Instructions to follow: Each line starting at the one that contains "M1 21 19 8 25 1" and ending at the one that contains "<!-- street -->" must be returned exactly, and the rest of the listing is left out.

Provided information:
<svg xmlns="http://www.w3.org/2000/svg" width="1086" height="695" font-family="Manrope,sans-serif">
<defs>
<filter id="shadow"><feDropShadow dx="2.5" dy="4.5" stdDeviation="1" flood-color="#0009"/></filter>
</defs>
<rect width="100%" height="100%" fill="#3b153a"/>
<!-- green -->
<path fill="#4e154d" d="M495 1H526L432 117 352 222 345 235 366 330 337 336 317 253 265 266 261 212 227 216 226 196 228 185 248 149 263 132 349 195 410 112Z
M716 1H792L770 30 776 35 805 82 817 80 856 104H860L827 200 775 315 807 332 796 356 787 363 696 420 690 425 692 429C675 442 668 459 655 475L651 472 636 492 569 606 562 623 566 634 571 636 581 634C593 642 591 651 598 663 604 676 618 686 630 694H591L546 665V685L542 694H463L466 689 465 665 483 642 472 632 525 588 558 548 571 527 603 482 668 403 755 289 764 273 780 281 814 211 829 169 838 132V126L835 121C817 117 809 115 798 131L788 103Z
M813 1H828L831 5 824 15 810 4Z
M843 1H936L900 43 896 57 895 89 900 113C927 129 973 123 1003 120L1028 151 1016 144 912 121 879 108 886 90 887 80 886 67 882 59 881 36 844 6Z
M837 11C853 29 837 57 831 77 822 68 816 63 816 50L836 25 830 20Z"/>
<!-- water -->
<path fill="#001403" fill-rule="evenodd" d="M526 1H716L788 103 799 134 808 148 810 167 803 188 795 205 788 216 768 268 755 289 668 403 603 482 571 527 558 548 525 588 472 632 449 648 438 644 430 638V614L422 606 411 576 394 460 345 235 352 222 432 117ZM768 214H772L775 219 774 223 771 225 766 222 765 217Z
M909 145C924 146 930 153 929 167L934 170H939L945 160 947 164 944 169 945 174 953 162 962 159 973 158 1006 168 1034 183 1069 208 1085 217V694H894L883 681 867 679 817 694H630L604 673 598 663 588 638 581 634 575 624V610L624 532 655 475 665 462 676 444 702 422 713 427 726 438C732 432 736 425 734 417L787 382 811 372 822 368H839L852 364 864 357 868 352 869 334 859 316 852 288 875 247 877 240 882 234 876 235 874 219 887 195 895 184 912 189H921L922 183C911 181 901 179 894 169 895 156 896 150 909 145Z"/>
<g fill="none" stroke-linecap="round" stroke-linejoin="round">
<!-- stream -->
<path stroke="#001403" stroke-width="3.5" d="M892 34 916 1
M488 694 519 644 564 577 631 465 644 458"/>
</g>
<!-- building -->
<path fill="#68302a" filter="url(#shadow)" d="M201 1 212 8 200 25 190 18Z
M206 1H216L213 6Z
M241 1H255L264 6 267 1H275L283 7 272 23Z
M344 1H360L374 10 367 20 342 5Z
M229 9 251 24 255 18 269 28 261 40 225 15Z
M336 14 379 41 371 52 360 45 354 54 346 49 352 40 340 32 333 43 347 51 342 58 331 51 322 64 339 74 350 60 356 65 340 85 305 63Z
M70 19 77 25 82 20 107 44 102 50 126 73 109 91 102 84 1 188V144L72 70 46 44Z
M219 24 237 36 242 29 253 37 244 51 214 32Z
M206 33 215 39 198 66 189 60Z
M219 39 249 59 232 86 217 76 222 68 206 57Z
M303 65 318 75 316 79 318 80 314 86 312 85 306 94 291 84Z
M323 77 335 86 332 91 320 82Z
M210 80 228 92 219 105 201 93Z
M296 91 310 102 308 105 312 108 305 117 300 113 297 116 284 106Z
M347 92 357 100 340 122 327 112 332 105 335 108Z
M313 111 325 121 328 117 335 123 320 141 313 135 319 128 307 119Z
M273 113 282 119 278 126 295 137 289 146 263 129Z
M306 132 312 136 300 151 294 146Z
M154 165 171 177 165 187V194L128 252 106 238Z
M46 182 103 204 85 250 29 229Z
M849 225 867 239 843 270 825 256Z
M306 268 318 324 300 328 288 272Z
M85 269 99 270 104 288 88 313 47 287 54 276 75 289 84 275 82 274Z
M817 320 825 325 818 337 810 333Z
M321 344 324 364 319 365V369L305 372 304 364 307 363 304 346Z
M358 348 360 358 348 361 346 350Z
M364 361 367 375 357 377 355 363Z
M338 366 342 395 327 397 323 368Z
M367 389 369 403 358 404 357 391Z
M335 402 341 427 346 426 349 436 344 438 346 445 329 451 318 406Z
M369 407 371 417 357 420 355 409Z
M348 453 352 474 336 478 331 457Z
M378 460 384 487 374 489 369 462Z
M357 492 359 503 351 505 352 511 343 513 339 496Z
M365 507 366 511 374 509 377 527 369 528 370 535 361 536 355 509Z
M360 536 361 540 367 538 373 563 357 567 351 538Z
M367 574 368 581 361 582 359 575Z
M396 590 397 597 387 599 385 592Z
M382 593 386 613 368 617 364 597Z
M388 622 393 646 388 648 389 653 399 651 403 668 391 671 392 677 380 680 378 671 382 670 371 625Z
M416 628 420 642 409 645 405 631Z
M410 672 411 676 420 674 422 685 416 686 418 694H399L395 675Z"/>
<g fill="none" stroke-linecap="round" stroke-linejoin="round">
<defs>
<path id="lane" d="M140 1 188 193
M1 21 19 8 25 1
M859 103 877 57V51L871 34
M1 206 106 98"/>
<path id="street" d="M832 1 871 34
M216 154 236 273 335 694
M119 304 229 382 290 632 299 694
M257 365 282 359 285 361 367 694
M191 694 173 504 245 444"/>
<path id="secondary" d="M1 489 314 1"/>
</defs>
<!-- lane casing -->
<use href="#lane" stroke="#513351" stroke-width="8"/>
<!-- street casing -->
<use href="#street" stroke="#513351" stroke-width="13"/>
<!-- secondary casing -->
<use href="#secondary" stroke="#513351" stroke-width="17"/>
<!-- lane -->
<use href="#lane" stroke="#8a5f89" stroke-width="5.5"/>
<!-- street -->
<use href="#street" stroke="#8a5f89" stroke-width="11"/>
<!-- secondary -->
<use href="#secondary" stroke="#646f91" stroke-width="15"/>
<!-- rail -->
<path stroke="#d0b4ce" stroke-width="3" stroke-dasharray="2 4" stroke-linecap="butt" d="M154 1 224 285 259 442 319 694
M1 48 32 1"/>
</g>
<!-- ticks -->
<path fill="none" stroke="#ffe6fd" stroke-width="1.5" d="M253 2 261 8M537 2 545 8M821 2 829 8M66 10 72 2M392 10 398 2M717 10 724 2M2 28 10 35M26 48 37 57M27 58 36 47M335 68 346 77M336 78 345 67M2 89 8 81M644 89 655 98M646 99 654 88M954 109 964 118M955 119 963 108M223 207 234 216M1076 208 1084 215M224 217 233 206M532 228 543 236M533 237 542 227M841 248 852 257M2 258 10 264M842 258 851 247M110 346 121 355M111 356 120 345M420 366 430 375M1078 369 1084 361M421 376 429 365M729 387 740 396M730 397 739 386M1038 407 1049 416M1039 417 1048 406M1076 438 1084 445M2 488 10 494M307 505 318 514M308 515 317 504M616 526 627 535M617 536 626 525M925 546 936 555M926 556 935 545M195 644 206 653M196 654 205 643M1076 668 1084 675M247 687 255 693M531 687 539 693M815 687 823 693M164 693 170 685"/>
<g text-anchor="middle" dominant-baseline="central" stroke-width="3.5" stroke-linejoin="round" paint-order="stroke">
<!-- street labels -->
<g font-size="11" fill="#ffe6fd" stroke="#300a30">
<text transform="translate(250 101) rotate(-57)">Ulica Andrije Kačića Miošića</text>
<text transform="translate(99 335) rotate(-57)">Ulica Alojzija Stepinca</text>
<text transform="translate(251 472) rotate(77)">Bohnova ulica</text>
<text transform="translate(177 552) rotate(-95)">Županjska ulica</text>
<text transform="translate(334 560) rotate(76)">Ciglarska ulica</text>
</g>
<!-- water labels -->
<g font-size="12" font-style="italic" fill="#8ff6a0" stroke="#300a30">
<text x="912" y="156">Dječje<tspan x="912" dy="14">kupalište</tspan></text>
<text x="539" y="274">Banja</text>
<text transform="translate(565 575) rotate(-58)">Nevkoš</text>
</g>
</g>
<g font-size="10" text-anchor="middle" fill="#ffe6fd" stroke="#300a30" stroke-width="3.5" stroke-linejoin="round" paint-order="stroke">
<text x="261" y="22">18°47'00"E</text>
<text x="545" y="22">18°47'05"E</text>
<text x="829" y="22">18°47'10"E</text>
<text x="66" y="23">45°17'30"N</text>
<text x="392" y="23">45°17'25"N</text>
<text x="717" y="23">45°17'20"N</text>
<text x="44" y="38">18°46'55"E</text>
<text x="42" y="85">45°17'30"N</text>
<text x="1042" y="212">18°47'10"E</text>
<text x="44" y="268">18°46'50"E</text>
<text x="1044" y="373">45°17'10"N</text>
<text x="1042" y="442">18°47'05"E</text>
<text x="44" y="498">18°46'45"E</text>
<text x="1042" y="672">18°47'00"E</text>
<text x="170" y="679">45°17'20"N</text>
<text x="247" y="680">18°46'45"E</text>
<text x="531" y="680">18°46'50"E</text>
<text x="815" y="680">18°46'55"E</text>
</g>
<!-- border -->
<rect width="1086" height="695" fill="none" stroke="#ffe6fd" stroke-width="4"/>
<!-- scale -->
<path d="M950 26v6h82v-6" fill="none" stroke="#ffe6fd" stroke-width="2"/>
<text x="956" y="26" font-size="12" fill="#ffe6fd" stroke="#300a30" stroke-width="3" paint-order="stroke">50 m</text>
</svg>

Result below:
M1 21 19 8 25 1
M859 103 877 57V51L871 34
M1 206 106 98"/>
<path id="street" d="M832 1 871 34
M216 154 236 273 335 694
M119 304 229 382 290 632 299 694
M257 365 282 359 285 361 367 694
M191 694 173 504 245 444"/>
<path id="secondary" d="M1 489 314 1"/>
</defs>
<!-- lane casing -->
<use href="#lane" stroke="#513351" stroke-width="8"/>
<!-- street casing -->
<use href="#street" stroke="#513351" stroke-width="13"/>
<!-- secondary casing -->
<use href="#secondary" stroke="#513351" stroke-width="17"/>
<!-- lane -->
<use href="#lane" stroke="#8a5f89" stroke-width="5.5"/>
<!-- street -->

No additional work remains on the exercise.